=== Data records ===
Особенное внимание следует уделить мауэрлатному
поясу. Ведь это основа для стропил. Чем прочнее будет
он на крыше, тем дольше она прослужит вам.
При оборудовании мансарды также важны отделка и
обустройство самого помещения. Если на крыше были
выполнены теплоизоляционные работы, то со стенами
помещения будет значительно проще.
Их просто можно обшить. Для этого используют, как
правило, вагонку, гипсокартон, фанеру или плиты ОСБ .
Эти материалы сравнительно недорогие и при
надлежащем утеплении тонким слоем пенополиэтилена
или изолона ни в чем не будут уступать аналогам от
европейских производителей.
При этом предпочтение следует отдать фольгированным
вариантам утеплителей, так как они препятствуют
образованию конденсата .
===
=== Data records ===
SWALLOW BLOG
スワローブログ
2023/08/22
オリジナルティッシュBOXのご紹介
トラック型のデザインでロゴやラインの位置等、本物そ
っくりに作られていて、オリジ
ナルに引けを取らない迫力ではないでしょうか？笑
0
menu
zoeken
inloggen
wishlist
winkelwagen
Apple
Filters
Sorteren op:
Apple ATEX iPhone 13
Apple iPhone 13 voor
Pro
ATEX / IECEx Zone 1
===
Please lay out the entries from the line with "Особенное внимание следует" through the line with "образованию конденсата ." as a Markdown table with the columns No. and Line, giving each line its own numbered row and skipping any blank lines.

• **Finished task**:
| No. | Line |
|---|---|
| 1 | Особенное внимание следует уделить мауэрлатному |
| 2 | поясу. Ведь это основа для стропил. Чем прочнее будет |
| 3 | он на крыше, тем дольше она прослужит вам. |
| 4 | При оборудовании мансарды также важны отделка и |
| 5 | обустройство самого помещения. Если на крыше были |
| 6 | выполнены теплоизоляционные работы, то со стенами |
| 7 | помещения будет значительно проще. |
| 8 | Их просто можно обшить. Для этого используют, как |
| 9 | правило, вагонку, гипсокартон, фанеру или плиты ОСБ . |
| 10 | Эти материалы сравнительно недорогие и при |
| 11 | надлежащем утеплении тонким слоем пенополиэтилена |
| 12 | или изолона ни в чем не будут уступать аналогам от |
| 13 | европейских производителей. |
| 14 | При этом предпочтение следует отдать фольгированным |
| 15 | вариантам утеплителей, так как они препятствуют |
| 16 | образованию конденсата . |